**EXTRACTED TEXT**
---

In terms of debt numbers, in spite of a difficult quarter, we are still being able to maintain our momentum in terms of debt reduction and reduced our gross debt by INR 55 crores. Our long-term debt has actually been increased during the period because we have tried to build up a war chest to take care of unfolding situation. We have taken a total borrowing of INR 150 crores of long-term debt, of which we have actually paid back INR 100 crores.
With this, I conclude my remarks. I now invite Mr. Punit Lalbhai to give his opening remarks on the business. Over to you, sir.
Thank you, Satya, for very comprehensive remarks, leaves very little for me to say. But I'd like to sort of qualify some of the things that Satya has said, in that, it was a very difficult quarter. And I think that the resilience and hard work that the teams have shown can only be -- I mean, it was very heartening to see the efforts that the entire team put in to minimize the sort of impacts of this unfortunate incident.
We also would like to put on record and thank our suppliers and customers who worked very closely with us to manage this situation without lasting long-term damage.
So while we are coming out of this quarter, seeing it as rather challenging from the strike perspective, from the perspective of elections, from some macroeconomic trends that are going on in the world, there is also a sense of optimism because the demand that fueled our optimism at the beginning of the year is still very strong. The coming quarters look quite exciting in terms of volume growth, in terms of new customer addition and in terms of our CapEx plan. So we still have a positive sort of outlook for the rest of the year, and we will try our best to partially make up for the impact of the strike.
We also -- if I have to speak about the different segments, on Textile, I was particularly pleased that despite connectivity issues between fabric and garment, the Garmenting team was able to deliver 9 million-plus garments despite delays in fabrics caused by the strike. On the side of AMD, the volume growth looks robust and it is a segment where we feel that some makeup should be possible as we move forward in the year.
On many of our strategic agendas, we are still going strong. CapEx, as Satya has said, we will stick to our plan. On sustainability, we are still investing. We received an A- rating for water by the Carbon Disclosure Project, which is the highest in India. So it's quite prestigious that an Indian company has broken into the A category as far as rankings are concerned. And we have also focused on -- we also have plans to decarbonize further, be it on the electrical front and -- or be it on the thermal front as well.
I think that the sort of commentary on the overall situation. Difficult quarter, but outlook is positive. I'd love to throw the floor open for questions.
[Operator Instructions] The first question is from the line of [Dolly Chaudhry] from [indiscernible].

---

**MATERIAL**
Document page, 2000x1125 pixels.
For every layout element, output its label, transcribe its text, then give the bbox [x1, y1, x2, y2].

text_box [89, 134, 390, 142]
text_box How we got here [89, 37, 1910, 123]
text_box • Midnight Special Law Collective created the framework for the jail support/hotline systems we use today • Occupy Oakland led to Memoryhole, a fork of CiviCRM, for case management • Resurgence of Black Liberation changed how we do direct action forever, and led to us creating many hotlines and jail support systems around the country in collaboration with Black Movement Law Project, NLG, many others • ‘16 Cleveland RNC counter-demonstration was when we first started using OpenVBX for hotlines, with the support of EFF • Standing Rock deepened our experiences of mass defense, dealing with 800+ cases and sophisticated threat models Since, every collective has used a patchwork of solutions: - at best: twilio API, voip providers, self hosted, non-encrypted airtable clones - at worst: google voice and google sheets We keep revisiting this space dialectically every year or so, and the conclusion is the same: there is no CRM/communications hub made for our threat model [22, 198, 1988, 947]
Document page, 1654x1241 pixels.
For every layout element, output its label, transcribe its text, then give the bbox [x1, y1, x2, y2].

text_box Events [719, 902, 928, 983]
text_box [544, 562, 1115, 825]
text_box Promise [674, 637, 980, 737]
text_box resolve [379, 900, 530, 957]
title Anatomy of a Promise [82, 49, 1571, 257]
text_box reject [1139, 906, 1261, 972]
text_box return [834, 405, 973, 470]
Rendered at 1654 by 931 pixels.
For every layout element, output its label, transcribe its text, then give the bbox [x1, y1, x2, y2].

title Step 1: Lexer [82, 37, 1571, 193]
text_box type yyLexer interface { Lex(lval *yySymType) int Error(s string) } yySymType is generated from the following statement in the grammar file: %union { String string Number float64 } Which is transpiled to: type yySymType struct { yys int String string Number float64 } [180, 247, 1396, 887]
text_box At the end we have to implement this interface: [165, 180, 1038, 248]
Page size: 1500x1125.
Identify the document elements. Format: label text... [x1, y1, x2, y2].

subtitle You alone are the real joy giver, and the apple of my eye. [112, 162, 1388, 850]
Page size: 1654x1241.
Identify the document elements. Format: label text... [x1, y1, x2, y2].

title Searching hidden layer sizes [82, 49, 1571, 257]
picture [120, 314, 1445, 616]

---

**THINGS TO DO**
- a) Using the earnings call transcript, answer:
(i) By how much was gross debt reduced during the quarter?
(ii) How many garments did the Garmenting team deliver despite the fabric delays?
(iii) What rating for water did the company receive from the Carbon Disclosure Project?
- b) Extend the earnings call transcript past its final line.

**OUTPUTS IN ORDER**
- a)
(i) INR 55 crores
(ii) 9 million-plus garments
(iii) An A- rating

- b)
Am I audible?
Yes.
On the CapEx front, as we said, we have [flowed] onto this. So -- and I believe we have done INR 260 crores of CapEx in FY '24. So what is the expectation for this year going forward?
The CapEx plan will remain unchanged. It is just a temporary slowdown of around a month, but we've restarted everything. So we should still hit that INR 450 crores kind of figure that we had guided at the beginning of the year.
Okay. Stores that we are -- that we have approximately 150. How many are you planning to open this year?
Sorry?
The retail stores of Arvind Limited?
So we should be coming close to 200 stores by the end of the year. I think we are at 140-something maybe. So around -- between 40 to 50 stores should be opened this year.
For the segment that we have Arvind Envisol, what revenue have we contributed from Arvind Envisol this quarter?
So this quarter, I can -- it's around INR 60 crores this quarter.
And what is the expectation going forward for Arvind Envisol?
So we should be -- last year, contributed about INR 260 crores. We should be well over INR 300 crores. So we should be around in the -- anywhere between INR 310 crores and INR 350 crores is where we see the year closing, depending on how we close the project business.
Sir, like what is the outlook on Bangladesh situation as of now? Is it having an impact on our business operations?
So there have been some small temporary impacts of material crossing over the border and a communication slowdown, but we don't see any long-term effects of this situation as of now.
Sorry to interrupt, sir. There's a lot of echo from your side, we have to disconnect your line and reconnect again.
Ladies and gentlemen, we have the management connection back on call.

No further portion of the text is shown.